Art biennials pose the question of an aesthetic tour d'horizon that they represent. Rather than resolve the aporias of the theory of art - such as representation vs. reality, artworks vs. merchandise, artist vs. laborer -, art biennials lead to concentration of genres, events, and scenes. Such a situation throws the epistemological question that one might address to them upon themselves to turn these into self-reflexive ethnographies of flanerie, part theoretical and part aesthetic. The plane of discussion shifts into a space between philosophy and aesthetics. This is where the more enigmatic figures of German theorists of modenity, such as Simmel, Kracauer, and Benjamin, might have lines of connection with the philosophy of aesthetics of Mario Perniola.

Taken more concretely, art biennials invite exploration of the aesthetical situation of the time and place of their appearance. Visiting artists and curators increase the contrasts between works, places and imaginaries that in their meeting points create interpretive highlights that give guidepoints to narratives that connect philosophy and aesthetics. The events, cities, and artworks of art biennials self-reflexively relate to modernity as a topic of constant discussion taking place without a hope for a definitive resolution. The previous attempts at theoretical closures of the problematique of modernity - be they sociological or art historical -, appear singularly dated to the time and place of their appearance. The repetition of the questions of what is modern, what does it mean to be modern, and what relation modernity has with the present moment and a particular place relativizes the difference that previous theoretical constructions aiming to definitely answer these questions could claim for themselves as unique moments in their intellectual history. These questions seems to be trapped in the space between philosophy and aesthetics where art biennials explore both the possibilities of repretition and of difference.

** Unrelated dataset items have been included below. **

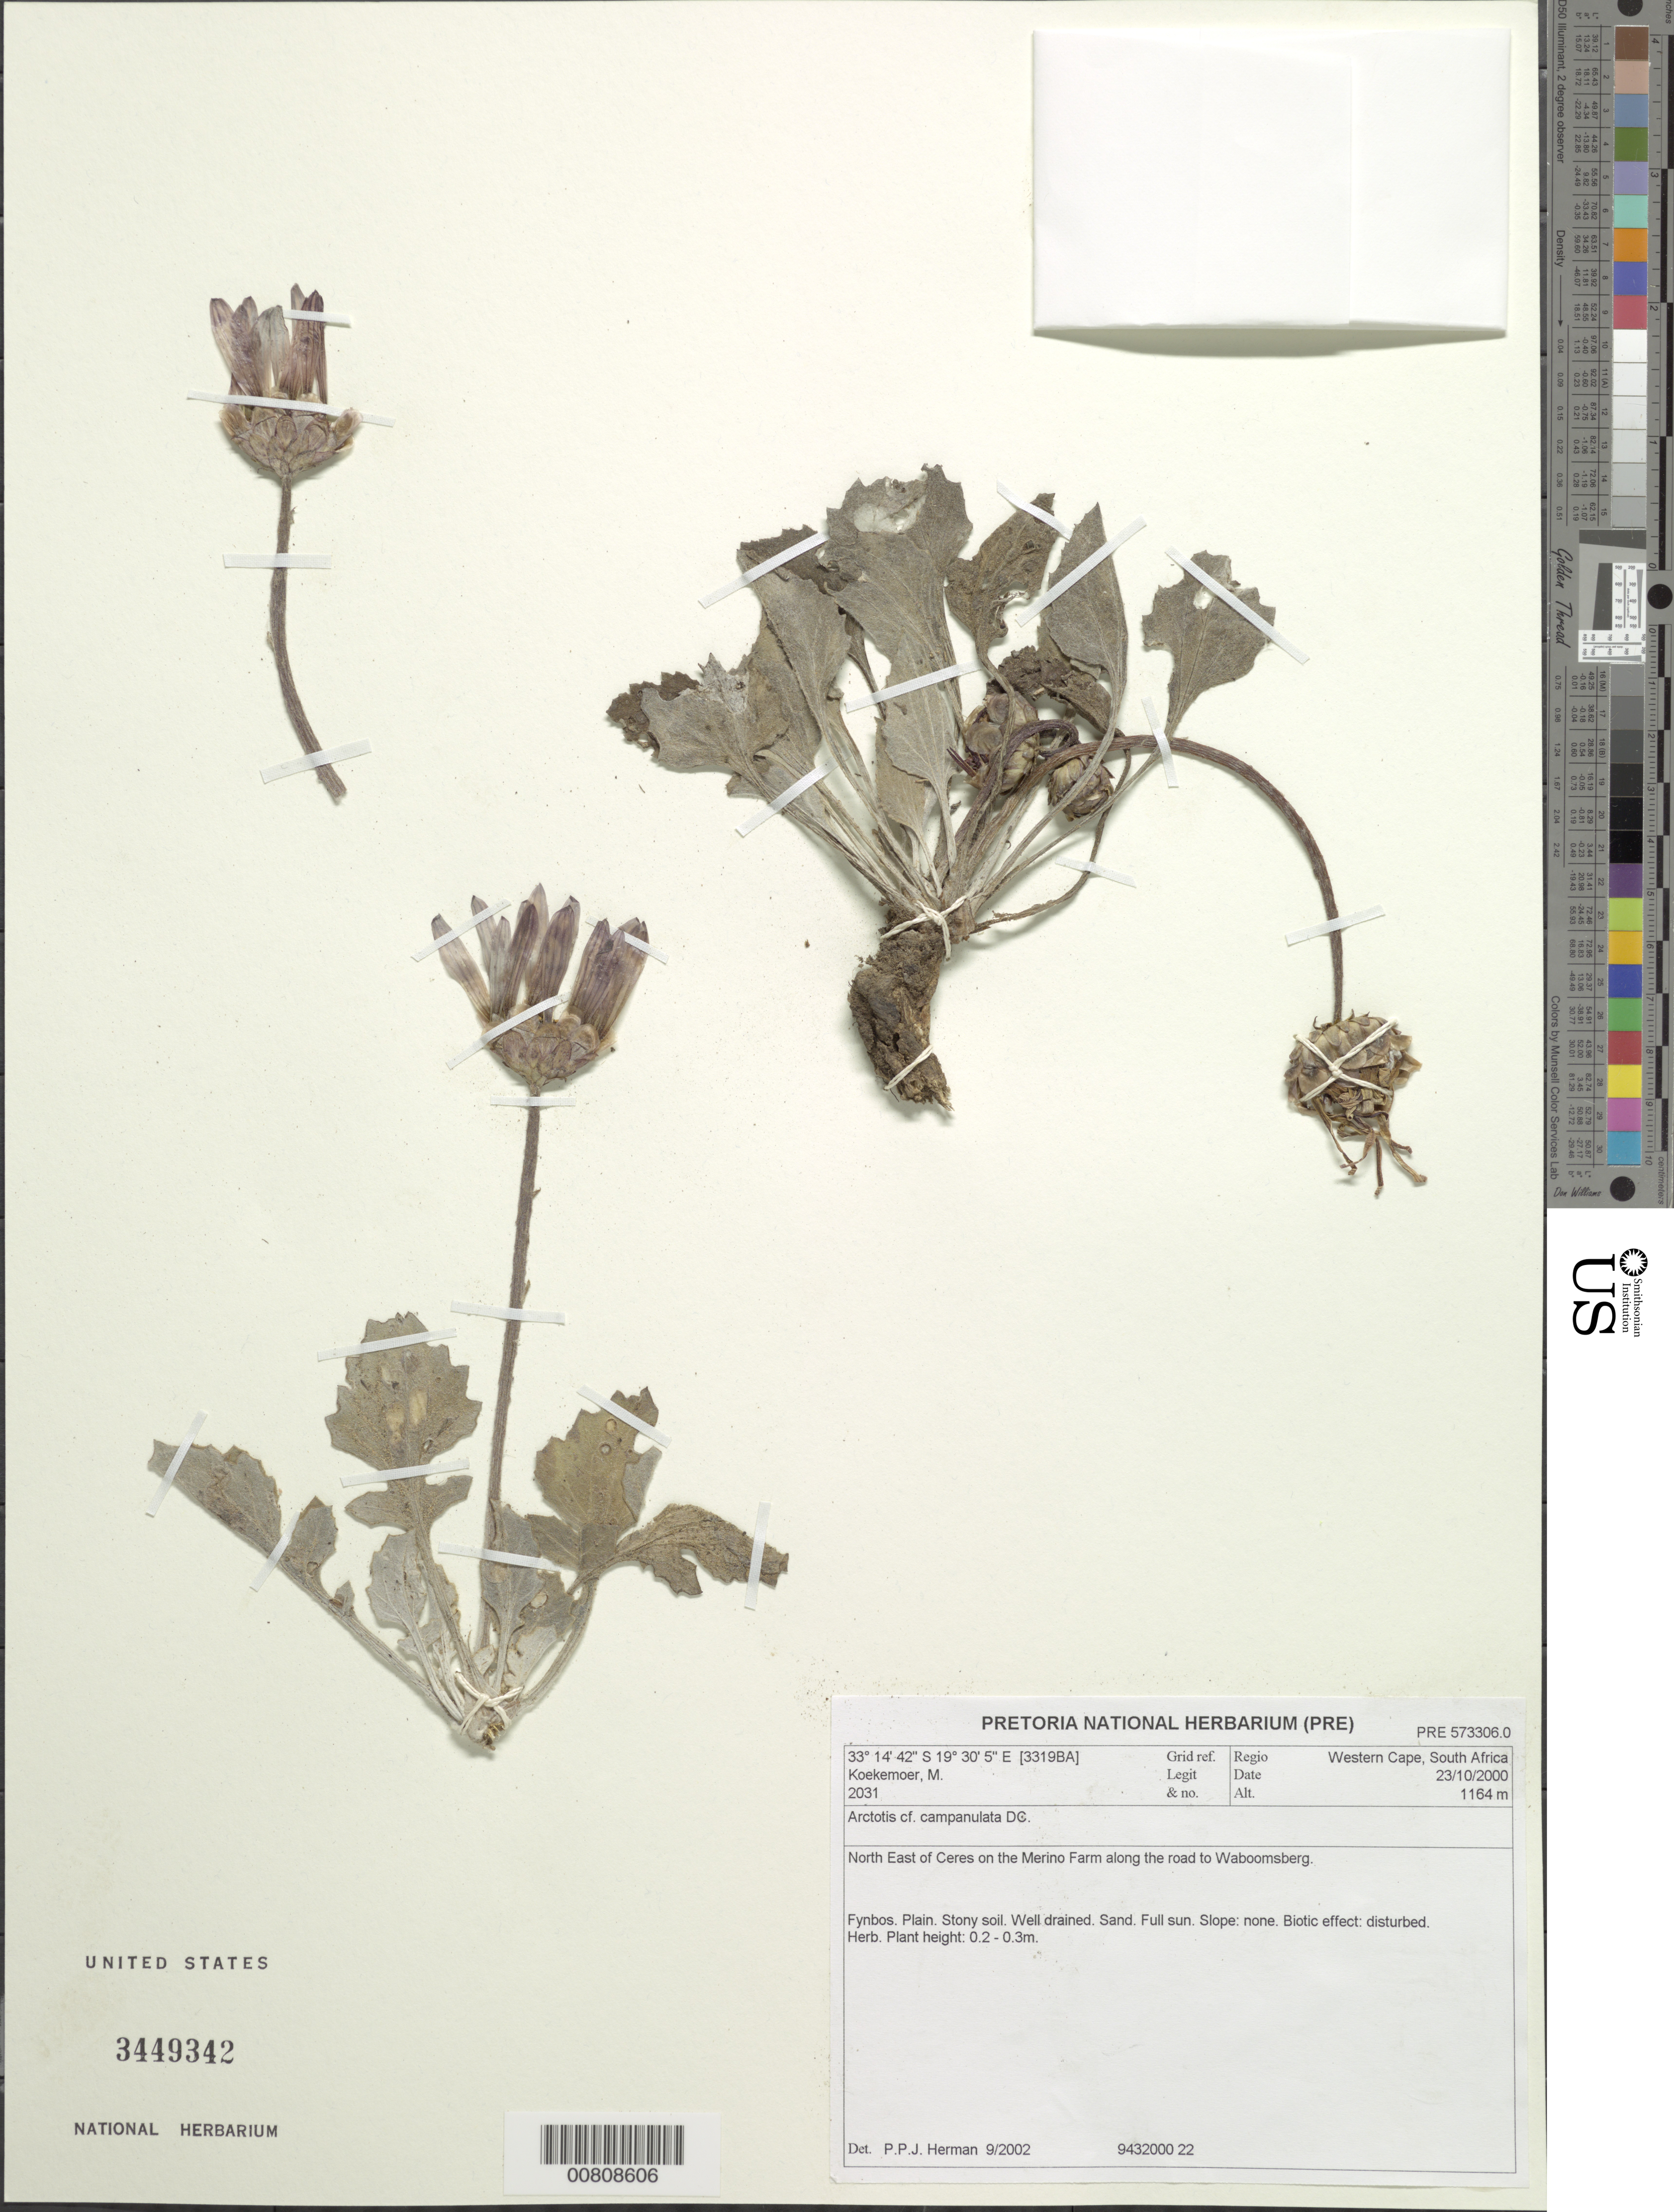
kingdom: Plantae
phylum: Tracheophyta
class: Magnoliopsida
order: Asterales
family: Asteraceae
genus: Arctotis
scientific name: Arctotis campanulata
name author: DC.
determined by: Herman, P. P. J.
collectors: M. Koekemoer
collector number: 2031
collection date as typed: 23 October 2000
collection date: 2000-10-23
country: South Africa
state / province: Western Cape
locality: Western Cape; NE of Ceres on the Merino Farm, along road to Waboomsberg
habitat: Fynbos; plain; stony soil, well drained, sand; full sun; no slope, disturbed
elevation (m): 1164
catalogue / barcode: US 3449342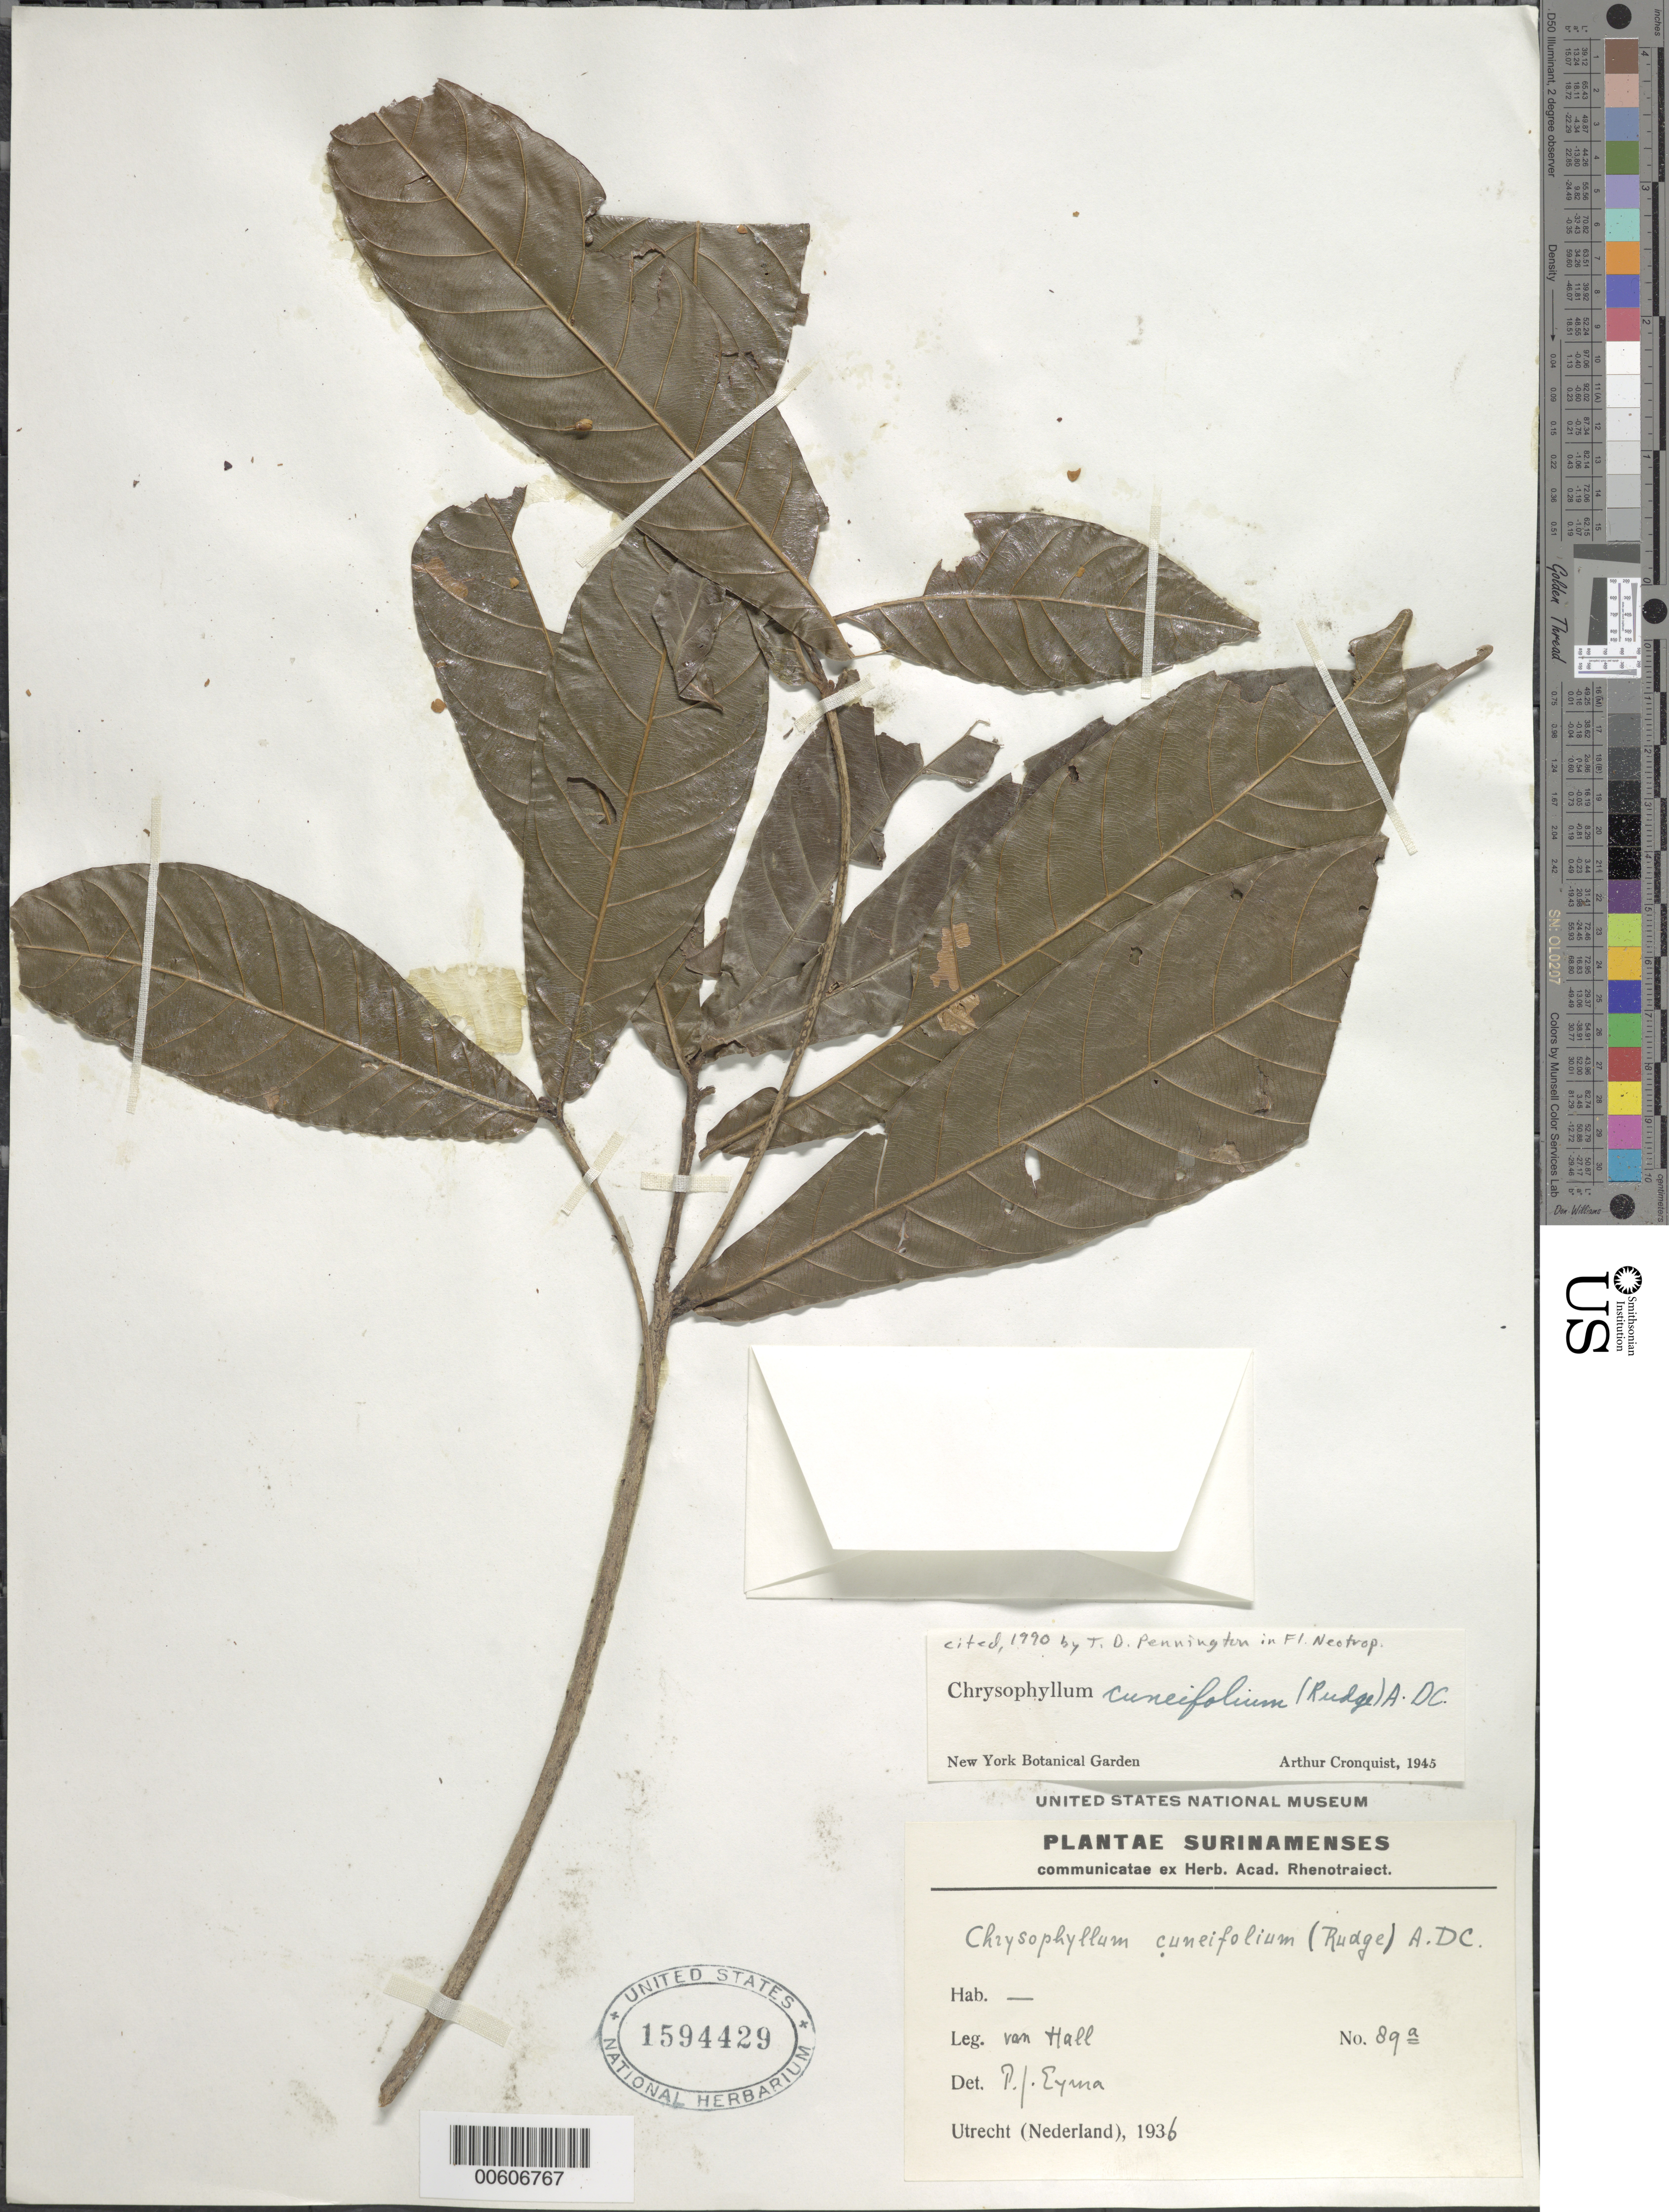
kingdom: Plantae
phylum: Tracheophyta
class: Magnoliopsida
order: Ericales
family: Sapotaceae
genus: Chrysophyllum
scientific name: Chrysophyllum cuneifolium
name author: (Rudge) A. DC.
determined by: Pennington, T. D., (K)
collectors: C. J. J. van Hall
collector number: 89 a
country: Suriname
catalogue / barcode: US 1594429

A not uncommon junction between art biennials and art museums, whether through a series of events working around a set of pre-existing architectural spaces or as a development towards the erection of their respective built environments, feeds upon the tension that defines the relations between modernity and cities, art and society, and ethics and aesthetics. Allowing both for aesthetic and philosophical treatments these relations become activated whenever a museum becomes an architectural metaphore for a city, whenever a cultural event tests the boundaries between representation and reality, and whenever a city becomes a site for aesthetic exploration of its identity and difference. Art biennials occur at the intersection of various media, discourses, and spaces where these tensions, relations and questions play out.